**** Information ****
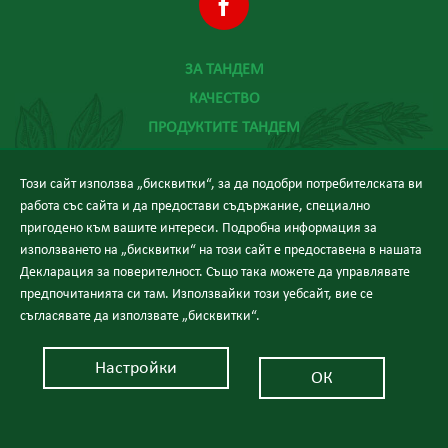
ЗА ТАНДЕМ
КАЧЕСТВО
ПРОДУКТИТЕ ТАНДЕМ
ХРАНА И ЗДРАВЕ
Този сайт използва „бисквитки“, за да подобри потребителската ви
НОВИНИ
работа със сайта и да предостави съдържание, специално
КОНТАКТИ
пригодено към вашите интереси. Подробна информация за
използването на „бисквитки“ на този сайт е предоставена в нашата
Декларация за поверителност. Също така можете да управлявате
предпочитанията си там. Използвайки този уебсайт, вие се
съгласявате да използвате „бисквитки“.
Силата на добрата храна
Настройки
ОК
© 2026 Тандем.
Уеб дизайн:
еDesign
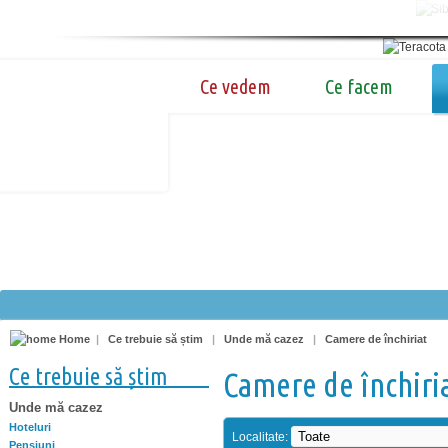
Ce vedem
Ce facem
Home
|
Ce trebuie să știm
|
Unde mă cazez
|
Camere de închiriat
Ce trebuie să știm
Camere de închiri
Unde mă cazez
Hoteluri
Localitate:
Pensiuni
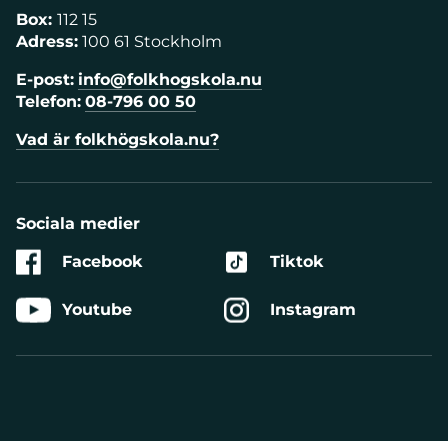
Box:
112 15
Adress:
100 61 Stockholm
E-post:
info@folkhogskola.nu
Telefon:
08-796 00 50
Vad är folkhögskola.nu?
Sociala medier
Facebook
Tiktok
Youtube
Instagram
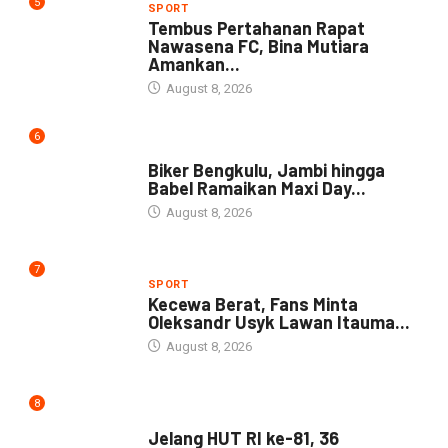
5
SPORT
Tembus Pertahanan Rapat
Nawasena FC, Bina Mutiara
Amankan...
August 8, 2026
6
NEWS
Biker Bengkulu, Jambi hingga
Babel Ramaikan Maxi Day...
August 8, 2026
7
SPORT
Kecewa Berat, Fans Minta
Oleksandr Usyk Lawan Itauma...
August 8, 2026
8
DAERAH
Jelang HUT RI ke-81, 36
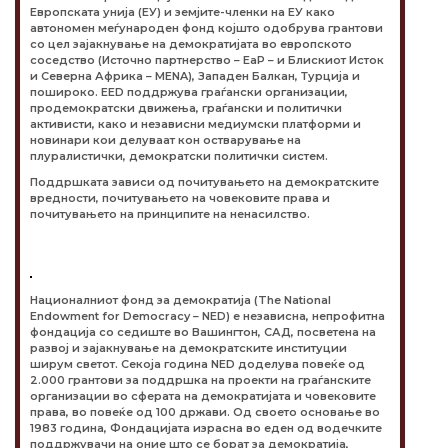
Европската унија (ЕУ) и земјите-членки на ЕУ како
автономен меѓународен фонд којшто одобрува грантови
со цел зајакнување на демократијата во европското
соседство (Источно партнерство – EaP – и Блискиот Исток
и Северна Африка – MENA), Западен Балкан, Турција и
пошироко. EED поддржува граѓански организации,
продемократски движења, граѓански и политички
активисти, како и независни медиумски платформи и
новинари кои делуваат кон остварување на
плуралистички, демократски политички систем.
Поддршката зависи од почитувањето на демократските
вредности, почитувањето на човековите права и
почитувањето на принципите на ненасилство.
Националниот фонд за демократија (The National
Endowment for Democracy – NED) е независна, непрофитна
фондација со седиште во Вашингтон, САД, посветена на
развој и зајакнување на демократските институции
ширум светот. Секоја година NED доделува повеќе од
2.000 грантови за поддршка на проекти на граѓанските
организации во сферата на демократијата и човековите
права, во повеќе од 100 држави. Од своето основање во
1983 година, Фондацијата израсна во еден од водечките
поддржувачи на оние што се борат за демократија,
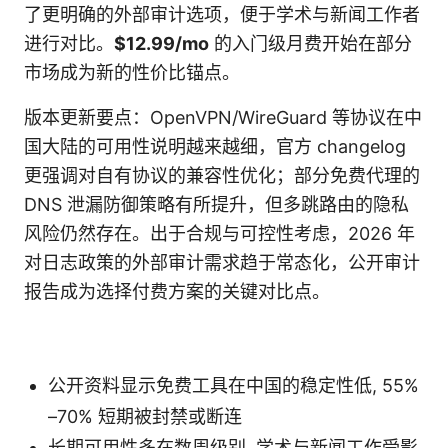
了更明确的外部审计选项，便于学术与新闻工作者
进行对比。
$12.99/mo
的入门级月费开始在部分
市场成为新的性价比锚点。
版本更新要点：OpenVPN/WireGuard 等协议在中
国大陆的可用性说明越来越细，官方 changelog
更强调对自有协议的兼容性优化；部分免费代理的
DNS 泄漏防御策略有所提升，但多跳路由的隐私
风险仍然存在。出于合规与可控性考虑，2026 年
对日志政策的外部审计需求趋于常态化，公开审计
报告成为选择付费方案的关键对比点。
公开资料显示免费工具在中国的稳定性低, 55%
–70% 短期被封禁或断连
长期可用性多在数周级别, 学术与新闻工作受影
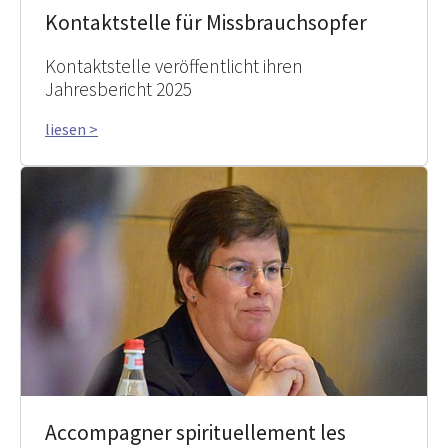
Kontaktstelle für Missbrauchsopfer
Kontaktstelle veröffentlicht ihren
Jahresbericht 2025
liesen >
Accompagner spirituellement les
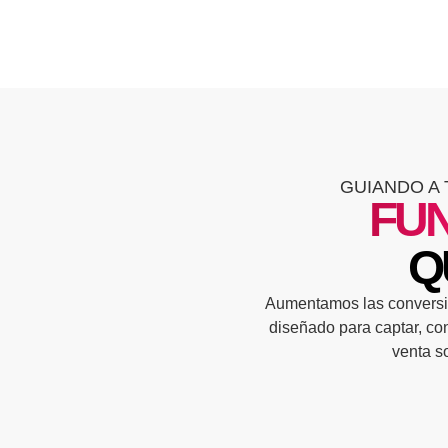
GUIANDO A 
FUN
Q
Aumentamos las conversion
diseñado para captar, con
venta so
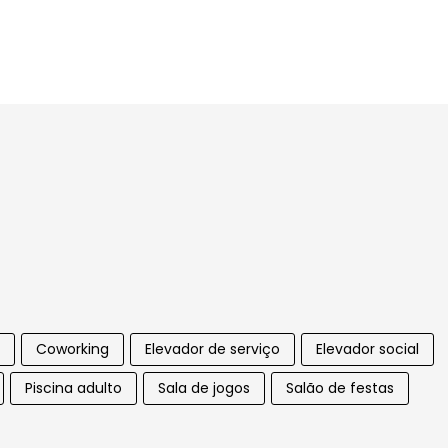
Coworking
Elevador de serviço
Elevador social
Piscina adulto
Sala de jogos
Salão de festas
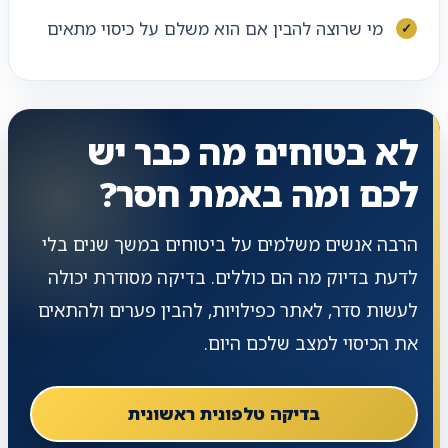
מי שרוצה להבין אם הוא משלם על כיסוי מתאים
לא בטוחים מה כבר יש
לכם ומה באמת חסר?
הרבה אנשים משלמים על ביטוחים במשך שנים בלי
לדעת בדיוק מה הם כוללים. בדיקה מסודרת יכולה
לעשות סדר, לאתר כפילויות, להבין פערים ולהתאים
את הכיסוי למצב שלכם היום.
בדיקה טלפונית ראשונית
****
§ **Aim of the task**
Within the data above, how many lines include the string "Camere"? Only the number is required.

§ **Answer area**
2